**WHAT NEEDS TO BE DONE:**
Nothing but the lines from the one containing "ring pip: (228, 210)" through the last line of the entries should appear in the output, each verbatim.

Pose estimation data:
- - - - -

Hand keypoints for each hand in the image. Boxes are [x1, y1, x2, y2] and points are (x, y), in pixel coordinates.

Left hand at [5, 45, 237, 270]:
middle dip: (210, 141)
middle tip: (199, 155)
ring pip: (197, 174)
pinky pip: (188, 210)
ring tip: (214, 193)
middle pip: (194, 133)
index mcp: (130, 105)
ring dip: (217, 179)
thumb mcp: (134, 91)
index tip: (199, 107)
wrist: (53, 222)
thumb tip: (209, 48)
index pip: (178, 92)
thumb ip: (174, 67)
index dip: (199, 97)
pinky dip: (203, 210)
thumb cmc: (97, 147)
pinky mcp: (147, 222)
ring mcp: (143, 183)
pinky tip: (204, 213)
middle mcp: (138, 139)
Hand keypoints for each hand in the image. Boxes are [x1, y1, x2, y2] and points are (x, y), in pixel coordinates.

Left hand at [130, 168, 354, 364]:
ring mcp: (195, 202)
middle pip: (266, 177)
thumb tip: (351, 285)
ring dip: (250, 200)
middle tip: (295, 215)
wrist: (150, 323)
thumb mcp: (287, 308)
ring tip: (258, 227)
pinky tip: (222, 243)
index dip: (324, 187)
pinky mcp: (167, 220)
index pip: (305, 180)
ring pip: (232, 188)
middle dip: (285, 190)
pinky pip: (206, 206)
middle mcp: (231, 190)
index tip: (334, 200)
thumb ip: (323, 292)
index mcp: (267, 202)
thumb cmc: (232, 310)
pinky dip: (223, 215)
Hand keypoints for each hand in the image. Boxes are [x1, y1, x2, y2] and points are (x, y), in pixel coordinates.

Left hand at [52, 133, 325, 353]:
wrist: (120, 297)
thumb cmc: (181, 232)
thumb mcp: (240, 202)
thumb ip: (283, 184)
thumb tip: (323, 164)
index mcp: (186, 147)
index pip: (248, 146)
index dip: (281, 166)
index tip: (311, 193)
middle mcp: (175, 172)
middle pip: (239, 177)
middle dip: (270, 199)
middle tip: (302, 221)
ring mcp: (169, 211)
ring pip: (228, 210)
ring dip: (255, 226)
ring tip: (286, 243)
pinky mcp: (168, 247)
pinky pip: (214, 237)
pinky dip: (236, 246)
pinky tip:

- - - - -

**WRITTEN ANSWER:**
ring pip: (228, 210)
ring dip: (255, 226)
ring tip: (286, 243)
pinky mcp: (168, 247)
pinky pip: (214, 237)
pinky dip: (236, 246)
pinky tip:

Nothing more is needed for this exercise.